Seeing Clearly (Now)

Annual Report // Featured News // News // Patient Care // Dec 21 2016
Stephanie Klett

Stephanie Klett

As originally published in Beloit Daily News

BELOIT — For most, skipping a routine exam isn’t something that would cause panic or result in anything besides a hearty lecture from your doctor. But for others, skipping an exam could change your life.

Stephanie Klett, secretary of Tourism for the State of Wisconsin, found out how vital annual checkups can be. On a busy day, Klett almost convinced herself to cancel an eye appointment with her doctor in Beloit.

“I thought, ‘I have no eye problems this year. I should cancel.’ And I looked at my schedule and said it would be months out before I would get back in to see the doctor,” Klett said. Instead, she decided to forge ahead and go to her appointment. While there, her doctor discovered Klett was on the verge of retinal detachment.

The retina is often referred to as the “film” of the eye. The light sensitive tissues connect to the brain and sends visual signals.  A detachment would result in permanent loss of vision.

“She kept going back to one spot on my right eye over and over again,” Klett said. Finally, her ophthalmologist, Alice Townsend, MD, of the Beloit Clinic said, “We need to get you to a specialist.” Klett had several tears in her eye and a partial detachment of her retina.

Thinking the appointment was something she could schedule later, Klett said she began looking at her calendar for dates that she might be available.

That was, until Townsend calmly said, “We need to get you in now or you could lose your eyesight.” From there, Klett said she was driven to the University of Wisconsin Health Hospital in Madison to save her vision.

Dr. Michael Altaweel, UW Health ophthalmologist, said Klett’s case was rare because she had no symptoms prior. “She didn’t really have symptoms, a lot of people do,” Altaweel said. “When her doctor saw her, she already had a tear and a pocket of fluid around her eye, it (the retina) was already detaching.”

Usually, Altaweel said patients experience “floaters,” which occur when the gel substance behind the lens of the eye lapses. The substance begins to shrink and casts shadows on the retina. Other symptoms include an arc of lightning inside the eye, which is caused when a person would look to the right or left quickly, then the gel moves around and pulls on the retina, bleeding. Detachment can occur from a fall, being near-sighted (which occurs when a person has a thinner retina), or due to age-related reasons.

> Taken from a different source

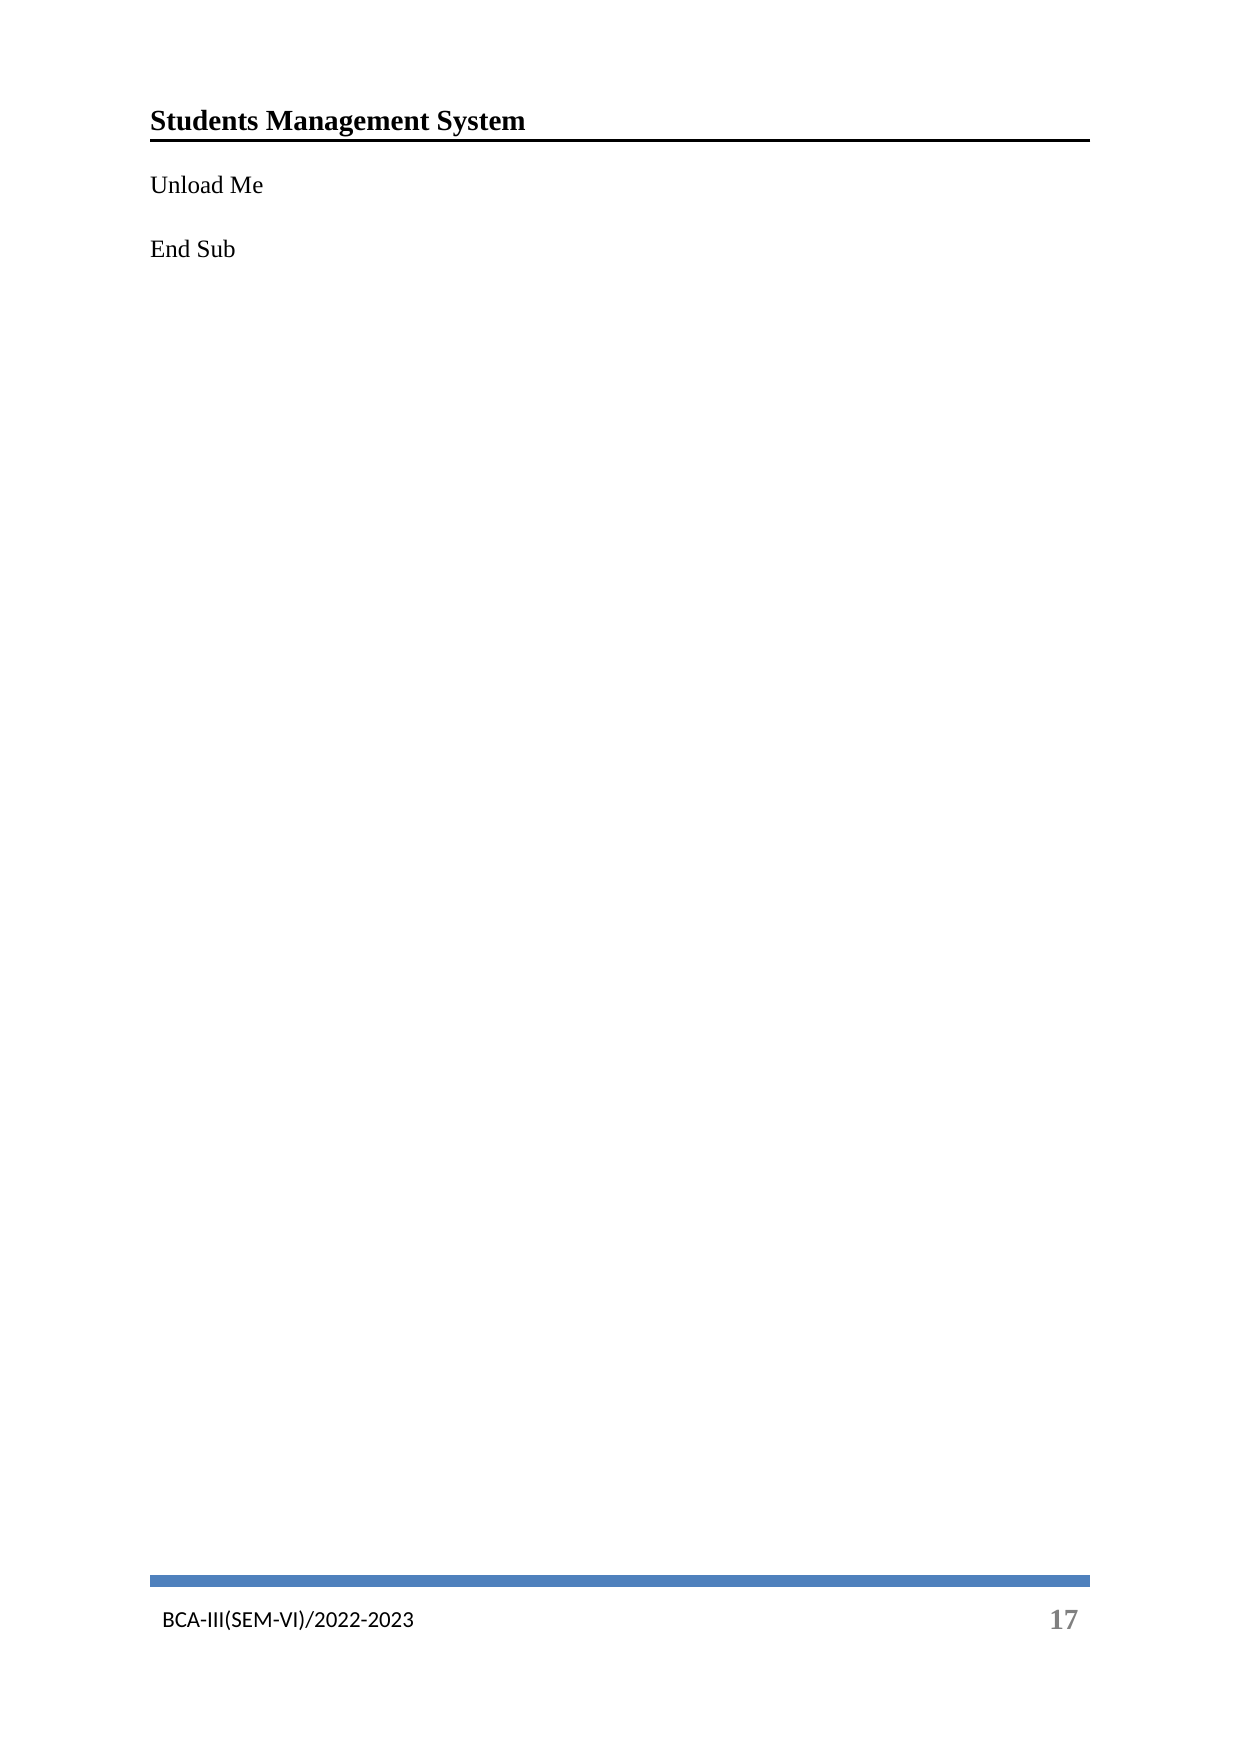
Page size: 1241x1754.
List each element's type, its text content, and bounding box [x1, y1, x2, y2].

text End Sub [150, 234, 1090, 262]
text Unload Me [150, 170, 1090, 198]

“There were five holes in both eyes…had I let that go, I would have had a detached retina and I would have lost my eyesight,” Klett said.

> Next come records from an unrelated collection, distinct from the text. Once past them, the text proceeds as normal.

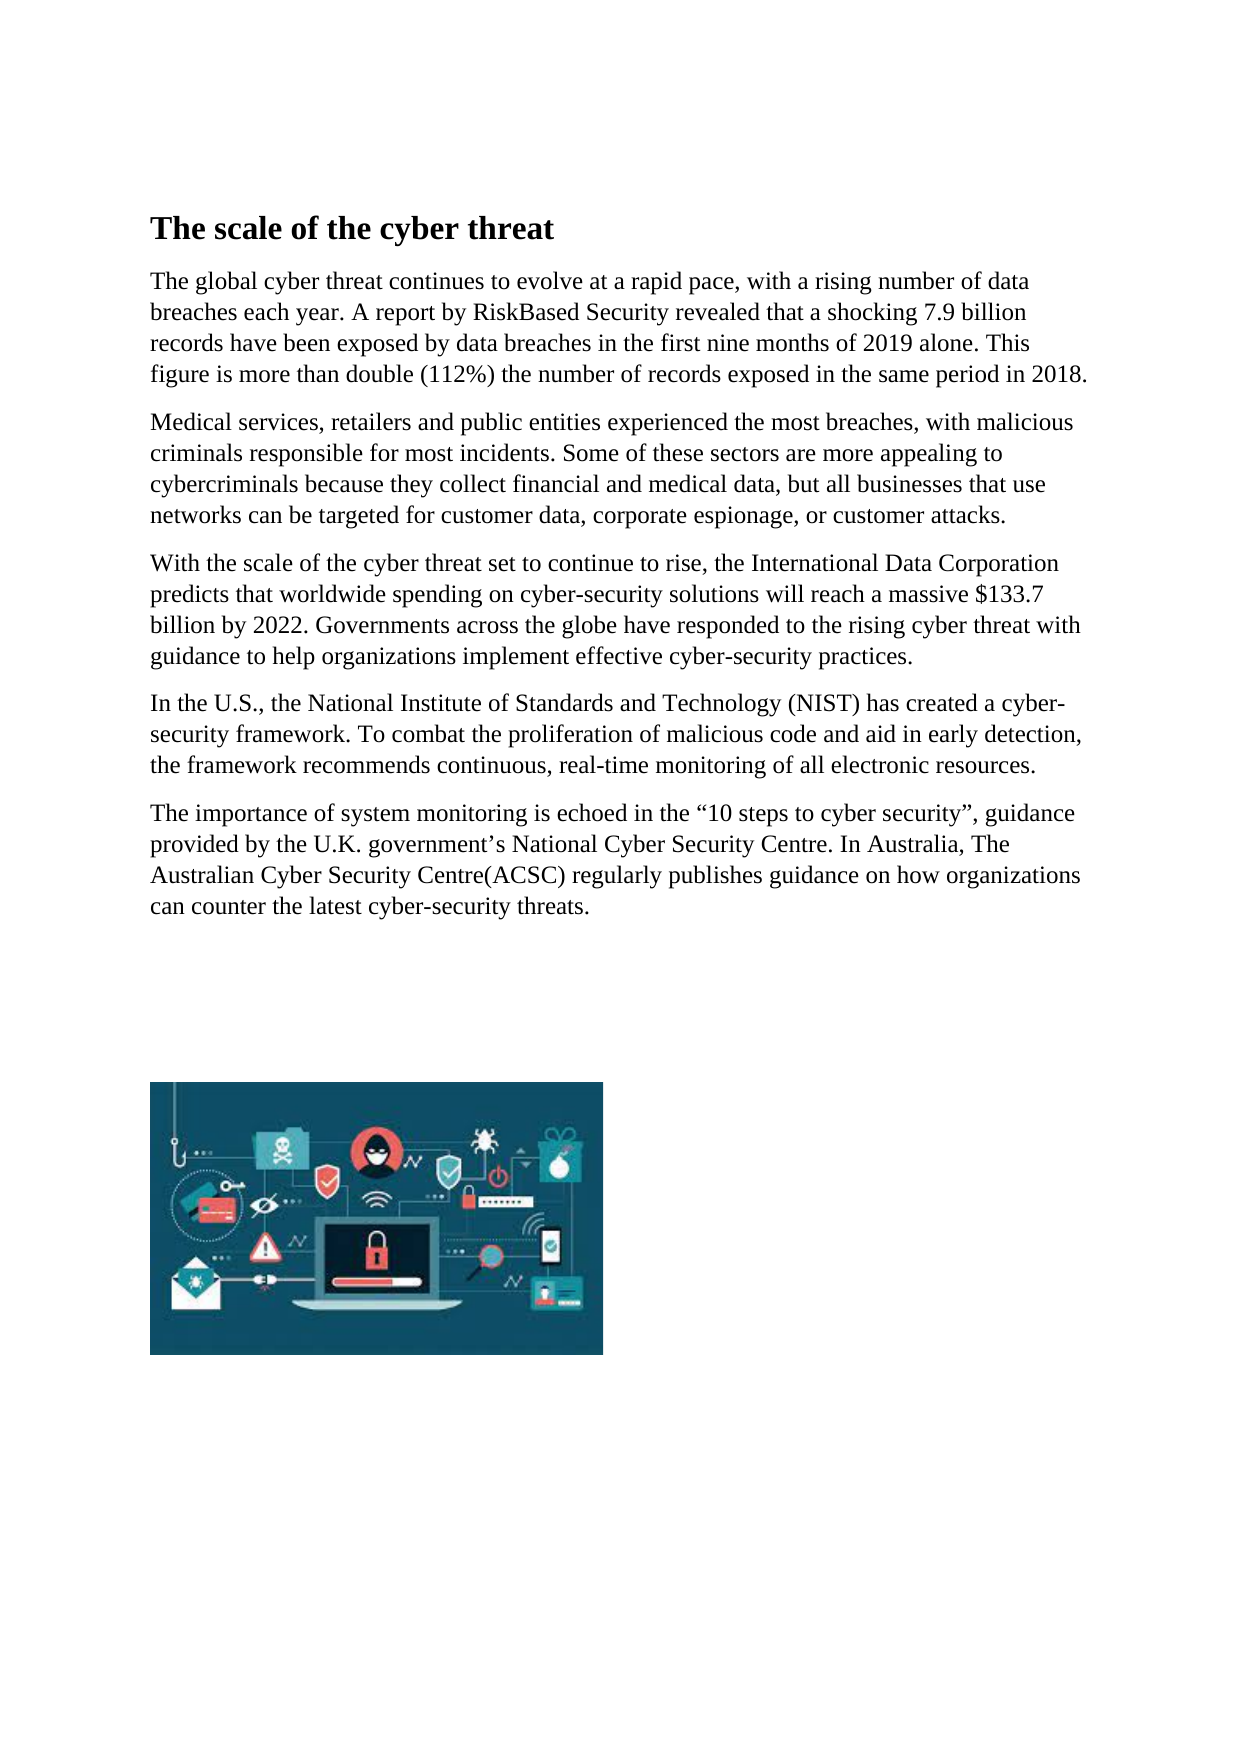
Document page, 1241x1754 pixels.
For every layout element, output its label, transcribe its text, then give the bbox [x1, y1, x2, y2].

text Medical services, retailers and public entities experienced the most breaches, with malicious criminals responsible for most incidents. Some of these sectors are more appealing to cybercriminals because they collect financial and medical data, but all businesses that use networks can be targeted for customer data, corporate espionage, or customer attacks. [150, 407, 1090, 529]
text The importance of system monitoring is echoed in the “10 steps to cyber security”, guidance provided by the U.K. government’s National Cyber Security Centre. In Australia, The Australian Cyber Security Centre(ACSC) regularly publishes guidance on how organizations can counter the latest cyber-security threats. [150, 798, 1090, 920]
text With the scale of the cyber threat set to continue to rise, the International Data Corporation predicts that worldwide spending on cyber-security solutions will reach a massive $133.7 billion by 2022. Governments across the globe have responded to the rising cyber threat with guidance to help organizations implement effective cyber-security practices. [150, 548, 1090, 669]
text The global cyber threat continues to evolve at a rapid pace, with a rising number of data breaches each year. A report by RiskBased Security revealed that a shocking 7.9 billion records have been exposed by data breaches in the first nine months of 2019 alone. This figure is more than double (112%) the number of records exposed in the same period in 2018. [150, 266, 1090, 388]
text The scale of the cyber threat [150, 208, 1090, 246]
picture [150, 1082, 604, 1355]
text In the U.S., the National Institute of Standards and Technology (NIST) has created a cyber-security framework. To combat the proliferation of malicious code and aid in early detection, the framework recommends continuous, real-time monitoring of all electronic resources. [150, 688, 1090, 779]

Altaweel performed emergency surgery on both of Klett’s eyes. Each procedure required a laser to be used, and for the 30 minute fix, Klett had to be awake.

During the procedure, Klett had to wear a contact lens, through which the laser beam was directed in order to form scar tissue.

“(I) lasered around it like spot welding, if you can do that right away you can avoid losing vision or having a big surgery,” Altaweel said. “We use three rows of lasers around it to seal a detachment. It creates a scar so that it can’t get any worse or grow.” Klett said being awake during surgery didn’t phase her much.

“They talk you through it,” Klett said. “When the laser hits a nerve, you feel it. You can’t move. You really have to concentrate on staying steady.”

Klett said without the surgery, her entire life would have been changed.

“For 25 years, I’ve done nothing but promote Wisconsin. My life would have been completely different. There’s so much that is going on in our body, and the only way to find that out is to go in (for appointments), I’ve always been pretty good about doing the annual exams; it (the emergency) really enforced why you should never ever cancel,” she said.